Dataset excerpts:
-- -- --
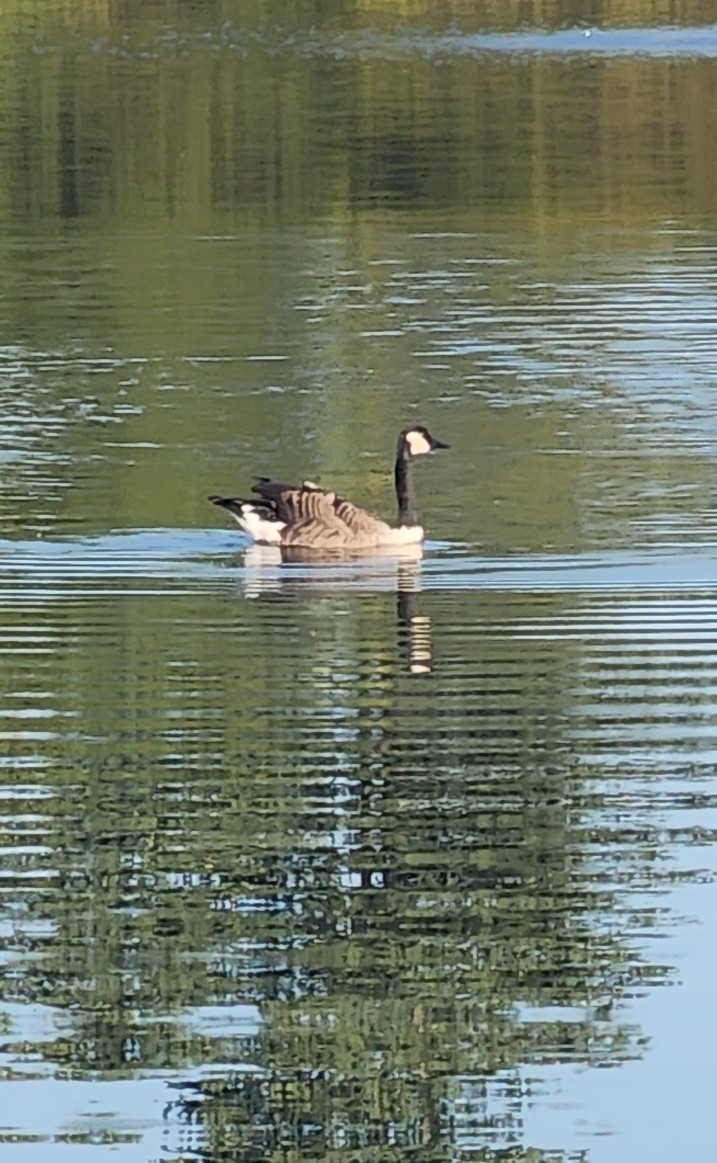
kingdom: Animalia
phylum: Chordata
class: Aves
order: Anseriformes
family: Anatidae
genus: Branta
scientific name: Branta canadensis
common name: Canada goose
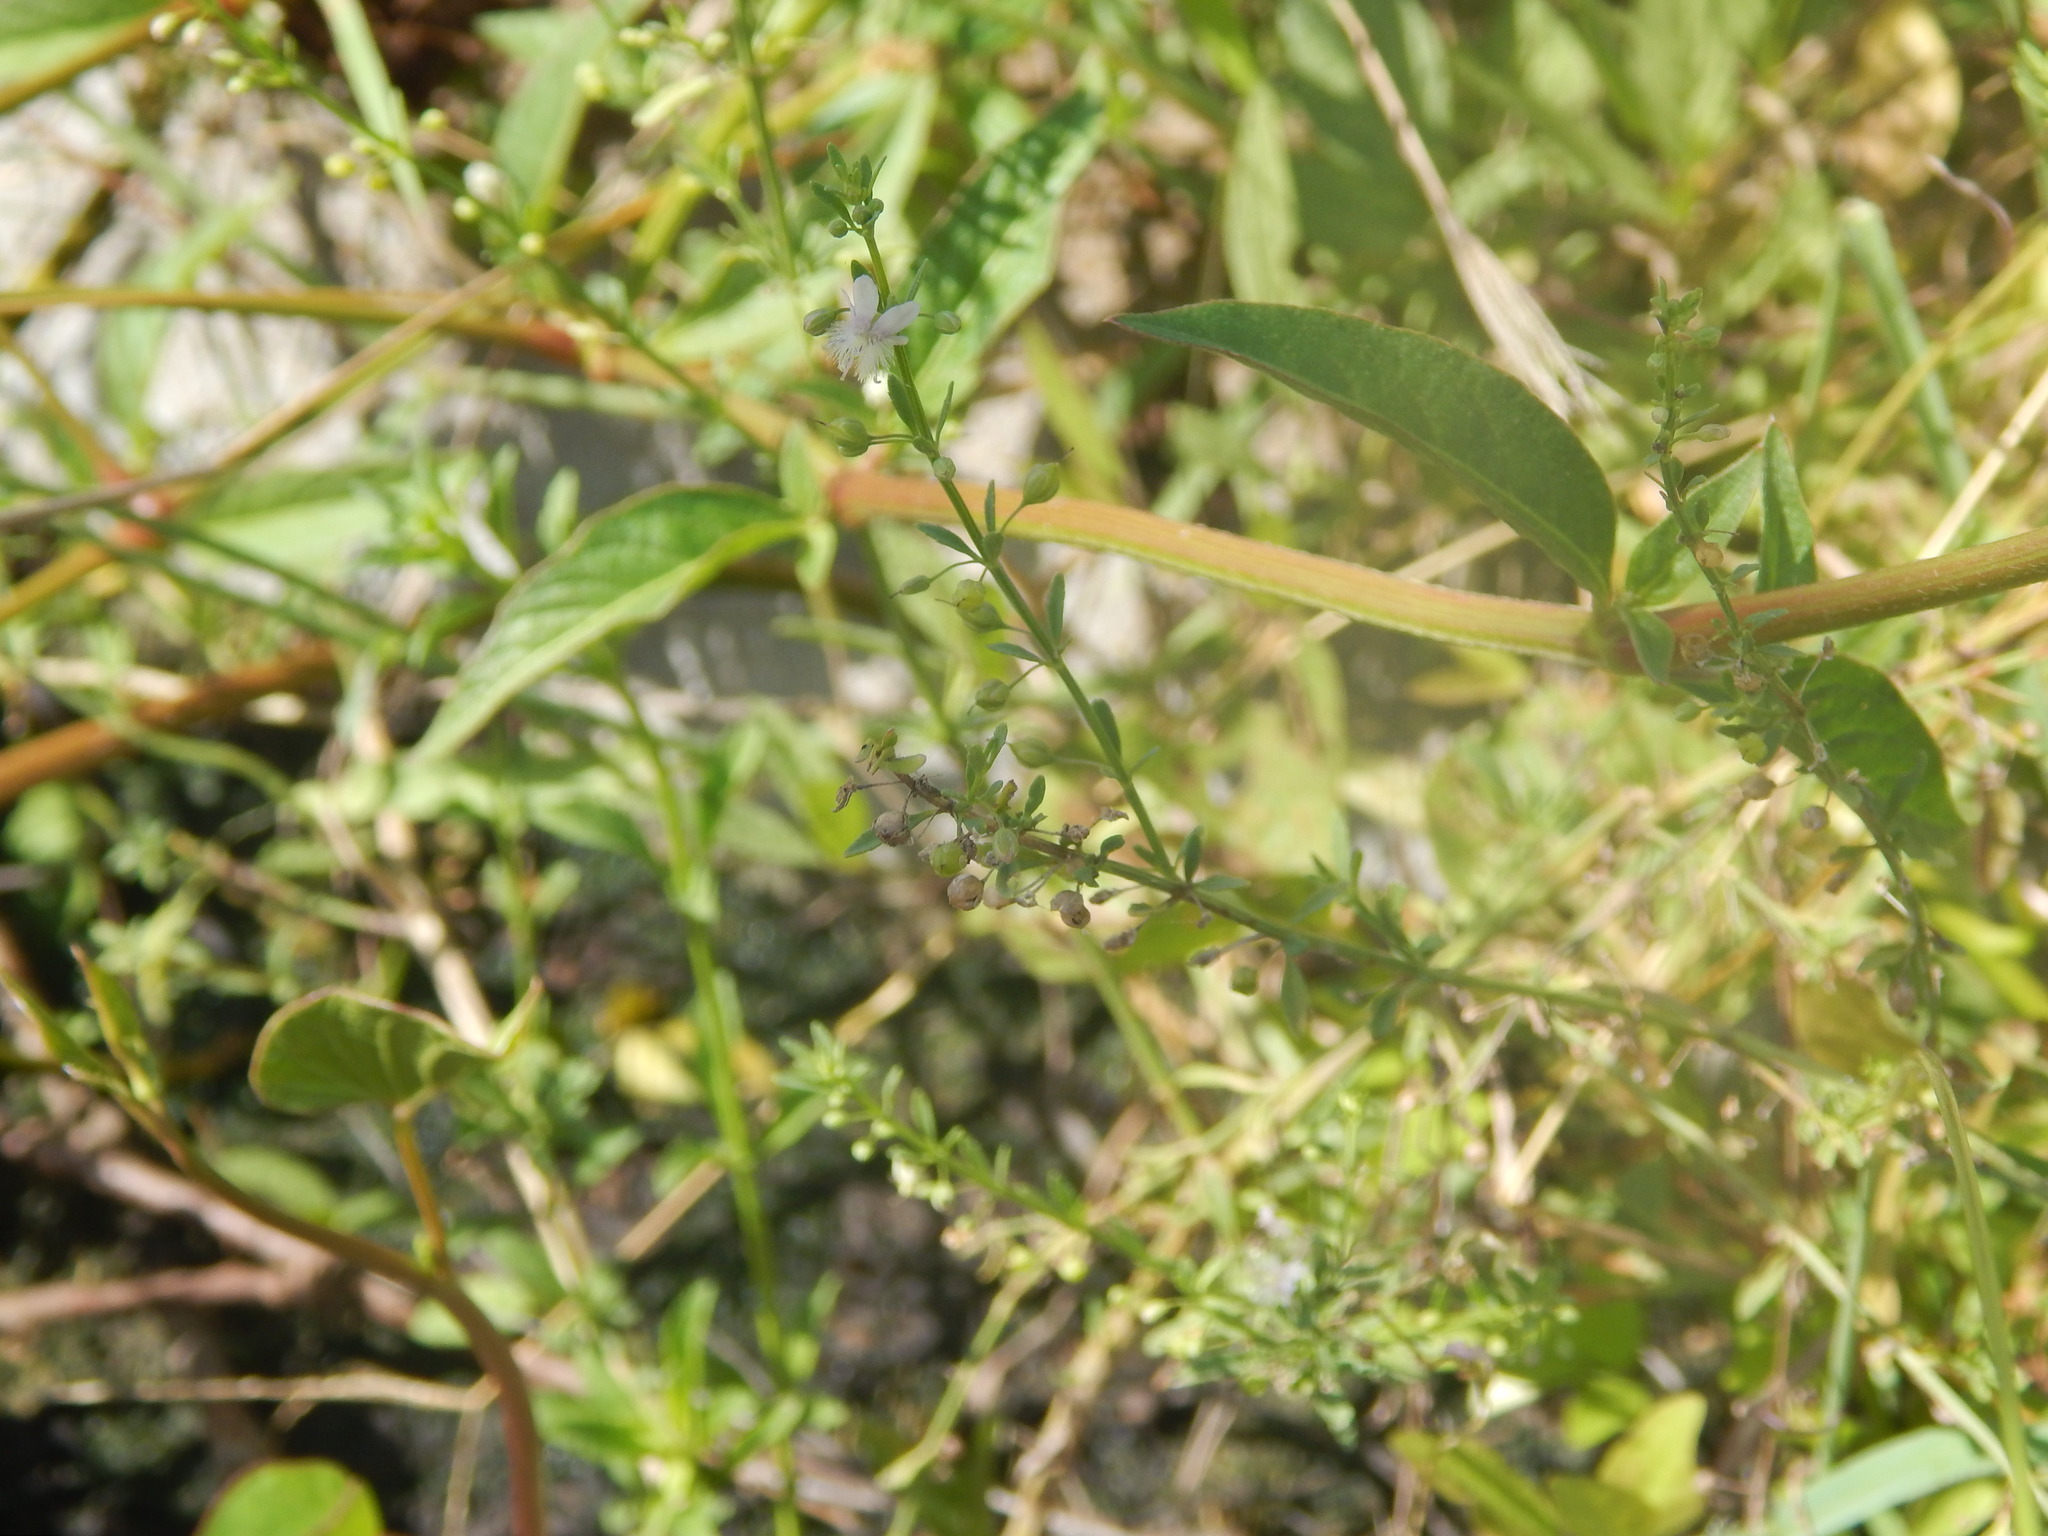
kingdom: Plantae
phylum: Tracheophyta
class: Magnoliopsida
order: Lamiales
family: Plantaginaceae
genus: Scoparia
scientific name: Scoparia dulcis
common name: Scoparia-weed
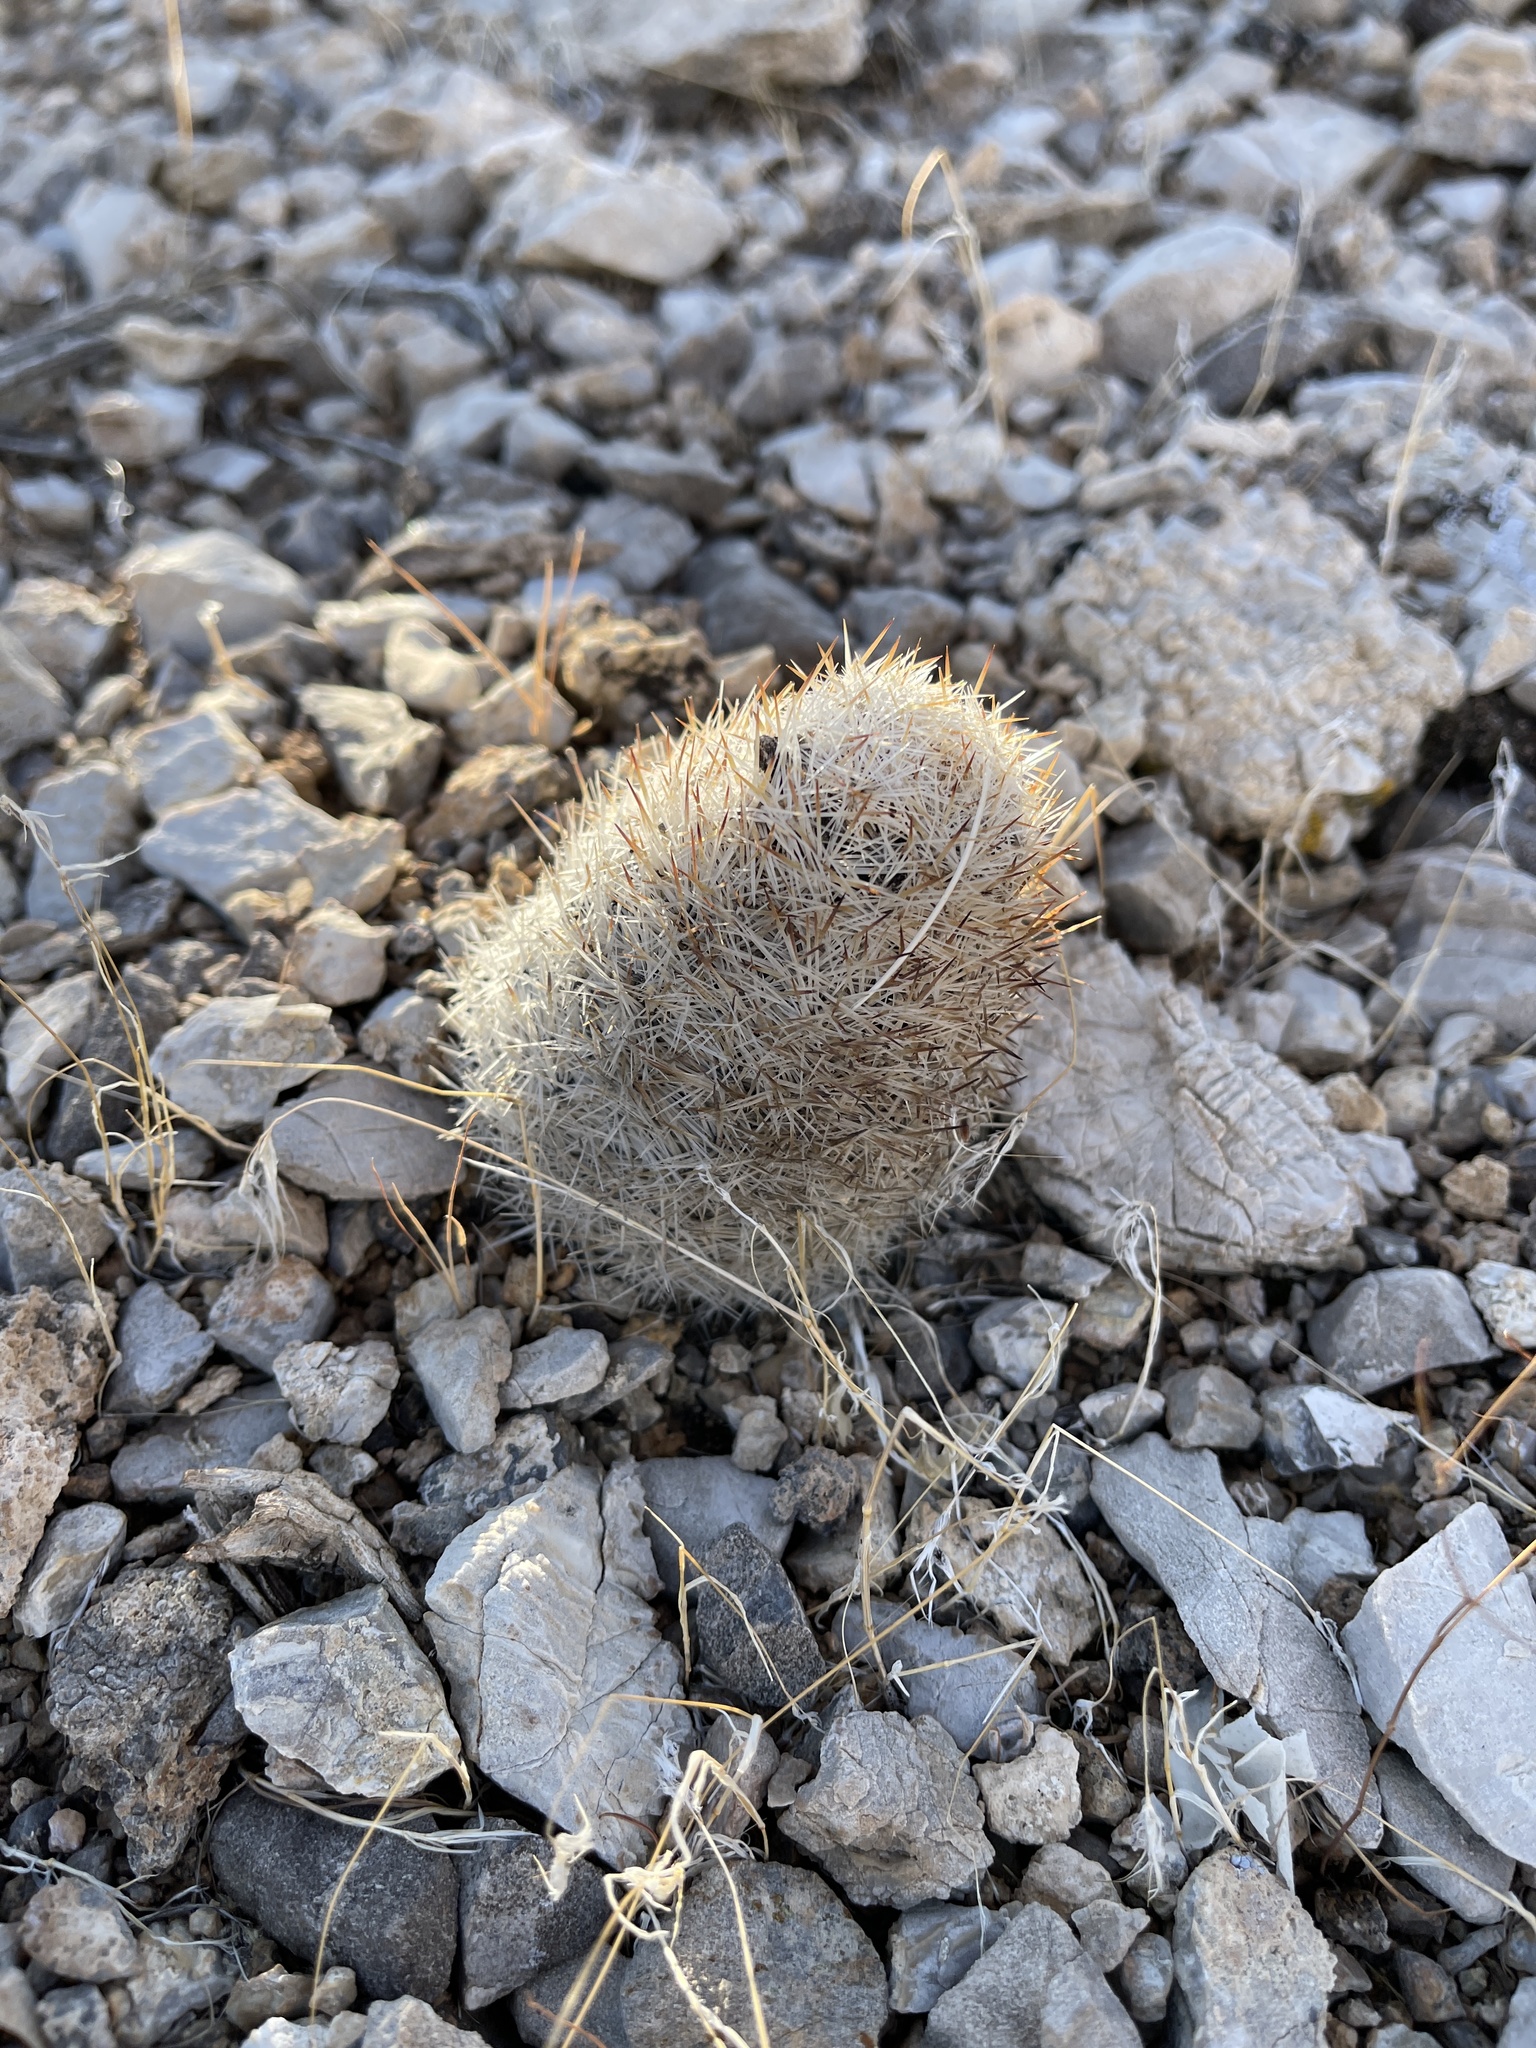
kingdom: Plantae
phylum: Tracheophyta
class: Magnoliopsida
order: Caryophyllales
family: Cactaceae
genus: Pelecyphora
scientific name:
-- -- --
:: Exercise instructions ::
Output every line of the data above as a numbered list, omitting blank lines and excluding the pictures.

:: Result for this exercise ::
1. kingdom: Animalia
2. phylum: Chordata
3. class: Aves
4. order: Anseriformes
5. family: Anatidae
6. genus: Branta
7. scientific name: Branta canadensis
8. common name: Canada goose
9. kingdom: Plantae
10. phylum: Tracheophyta
11. class: Magnoliopsida
12. order: Lamiales
13. family: Plantaginaceae
14. genus: Scoparia
15. scientific name: Scoparia dulcis
16. common name: Scoparia-weed
17. kingdom: Plantae
18. phylum: Tracheophyta
19. class: Magnoliopsida
20. order: Caryophyllales
21. family: Cactaceae
22. genus: Pelecyphora
23. scientific name:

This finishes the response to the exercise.